“She will not speak to Marion at once. And, Jean, it is as well that the awful possibility of loss should be admitted. But my hopes are stronger than my fears.”

“The awful possibility of loss?” Jean repeated the words with white lips, not knowing that she did so. They had lengthened their walk, passing Miss Jean’s house and going on to the pier. They turned now and came back in silence. At Miss Jean’s door they paused.

“It will be as well to say nothing as yet,” said George.

“Not to Aunt Jean?”

“Oh! yes. I have spoken to her already. I mean to people generally. And, Jean, go and see Marion and her mother again before you go home.”

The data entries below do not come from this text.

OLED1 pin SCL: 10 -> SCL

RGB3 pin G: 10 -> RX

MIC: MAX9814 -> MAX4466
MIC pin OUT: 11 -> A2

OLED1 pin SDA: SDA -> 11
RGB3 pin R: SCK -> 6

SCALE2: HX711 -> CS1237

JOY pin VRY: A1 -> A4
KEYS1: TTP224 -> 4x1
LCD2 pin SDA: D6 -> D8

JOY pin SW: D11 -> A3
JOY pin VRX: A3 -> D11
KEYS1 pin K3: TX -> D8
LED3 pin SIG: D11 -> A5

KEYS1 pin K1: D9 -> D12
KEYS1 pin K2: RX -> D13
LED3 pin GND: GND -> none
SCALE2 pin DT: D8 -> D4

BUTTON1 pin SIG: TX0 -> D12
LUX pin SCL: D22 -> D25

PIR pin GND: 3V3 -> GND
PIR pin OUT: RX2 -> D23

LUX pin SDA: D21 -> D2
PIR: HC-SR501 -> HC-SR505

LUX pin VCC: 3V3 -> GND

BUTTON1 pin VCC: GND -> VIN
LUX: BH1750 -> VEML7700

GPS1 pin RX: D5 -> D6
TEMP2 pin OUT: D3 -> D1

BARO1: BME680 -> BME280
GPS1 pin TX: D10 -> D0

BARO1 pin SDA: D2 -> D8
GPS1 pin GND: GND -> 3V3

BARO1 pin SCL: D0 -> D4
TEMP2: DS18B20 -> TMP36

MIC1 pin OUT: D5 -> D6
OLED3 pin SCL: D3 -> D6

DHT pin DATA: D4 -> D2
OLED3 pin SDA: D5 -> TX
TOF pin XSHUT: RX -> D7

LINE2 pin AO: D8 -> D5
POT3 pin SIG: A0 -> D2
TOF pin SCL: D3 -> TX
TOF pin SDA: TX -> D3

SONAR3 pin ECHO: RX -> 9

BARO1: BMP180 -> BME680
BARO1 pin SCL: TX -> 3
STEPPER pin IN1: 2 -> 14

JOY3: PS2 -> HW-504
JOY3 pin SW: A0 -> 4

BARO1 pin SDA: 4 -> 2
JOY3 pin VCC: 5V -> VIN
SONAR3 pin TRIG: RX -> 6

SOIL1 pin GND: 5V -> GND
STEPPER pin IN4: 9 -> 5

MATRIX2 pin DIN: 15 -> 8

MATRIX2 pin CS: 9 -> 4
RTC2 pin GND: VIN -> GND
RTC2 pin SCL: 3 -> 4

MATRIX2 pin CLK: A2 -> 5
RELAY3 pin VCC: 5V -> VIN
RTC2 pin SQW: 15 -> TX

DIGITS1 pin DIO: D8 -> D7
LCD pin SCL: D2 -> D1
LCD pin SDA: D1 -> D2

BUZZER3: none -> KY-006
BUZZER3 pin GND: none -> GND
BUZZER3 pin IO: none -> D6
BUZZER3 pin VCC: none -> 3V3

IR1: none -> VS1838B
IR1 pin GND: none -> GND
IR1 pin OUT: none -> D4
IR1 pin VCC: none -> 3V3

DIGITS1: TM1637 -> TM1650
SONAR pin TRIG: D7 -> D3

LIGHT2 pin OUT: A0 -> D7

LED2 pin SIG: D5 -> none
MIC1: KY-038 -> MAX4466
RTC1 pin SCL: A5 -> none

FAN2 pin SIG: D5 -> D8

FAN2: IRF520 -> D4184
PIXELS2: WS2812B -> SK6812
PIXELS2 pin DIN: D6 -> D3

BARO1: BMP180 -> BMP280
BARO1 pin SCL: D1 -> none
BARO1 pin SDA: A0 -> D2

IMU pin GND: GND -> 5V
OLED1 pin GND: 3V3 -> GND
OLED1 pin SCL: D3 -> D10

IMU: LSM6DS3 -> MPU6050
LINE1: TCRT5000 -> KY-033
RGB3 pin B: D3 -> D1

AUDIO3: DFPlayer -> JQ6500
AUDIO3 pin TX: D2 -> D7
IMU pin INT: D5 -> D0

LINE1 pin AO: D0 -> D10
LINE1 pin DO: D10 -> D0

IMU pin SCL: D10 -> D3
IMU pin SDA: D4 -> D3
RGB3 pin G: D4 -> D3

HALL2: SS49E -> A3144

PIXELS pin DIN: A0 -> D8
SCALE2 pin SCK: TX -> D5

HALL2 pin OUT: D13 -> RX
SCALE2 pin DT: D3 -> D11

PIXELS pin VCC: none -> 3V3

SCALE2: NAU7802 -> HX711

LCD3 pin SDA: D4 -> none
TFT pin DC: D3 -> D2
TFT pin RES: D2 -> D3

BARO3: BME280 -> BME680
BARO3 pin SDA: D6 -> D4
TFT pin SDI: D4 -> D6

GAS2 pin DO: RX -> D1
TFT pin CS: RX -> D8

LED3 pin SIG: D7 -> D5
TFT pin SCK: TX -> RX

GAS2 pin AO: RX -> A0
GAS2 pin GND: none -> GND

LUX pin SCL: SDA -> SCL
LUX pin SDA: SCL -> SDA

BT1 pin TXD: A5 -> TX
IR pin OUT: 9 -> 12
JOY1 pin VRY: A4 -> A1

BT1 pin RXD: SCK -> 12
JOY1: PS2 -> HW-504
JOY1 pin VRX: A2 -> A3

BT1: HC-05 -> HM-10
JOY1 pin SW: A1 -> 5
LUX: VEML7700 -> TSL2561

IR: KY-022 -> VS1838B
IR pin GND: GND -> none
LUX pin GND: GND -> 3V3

But Jean said nothing to her aunt about what she had heard. She stayed her usual time, and discussed certain purchases that were to be made of material for the summer outfit of some of her aunt’s “puir bodies,” and went into matters of detail as to quantity, and needles and thread, and as to the help that each would need in the making of her gown. And then she went away and did all else that she meant to do when she left home, and lingered over it, till it was too late, she told herself, to go to the High-street again.

Three days passed before she went there, and the like had seldom happened since Marion came home. She did not know how she could speak to the mother of the anguish and suspense that lay before her, and she shrank from a betrayal of her own pain.

But when she went in on the fourth day it struck her with surprise to see that they were just the same as usual. No change of grief or terror had passed upon them. Mrs Calderwood was grave and pale, but she spoke about various matters cheerfully enough, though she made no allusion to the fears for her son.

Marion spoke of her brother, and said how hopeful George was about him, and how the old sailors about the pier were saying to one another, that Captain Calderwood was not the man to be caught unprepared for a storm, and being prepared, with plenty of sea room, what was there to fear? He would bring his ship home all right. There was no fear of that.

But the next news that came made even the old sailors shake their heads when the ship was spoken of. A boat had been picked up by a South American vessel, filled with men from the wreck of the “Ben Nevis” and from the Southern port to which these had been carried came the tidings.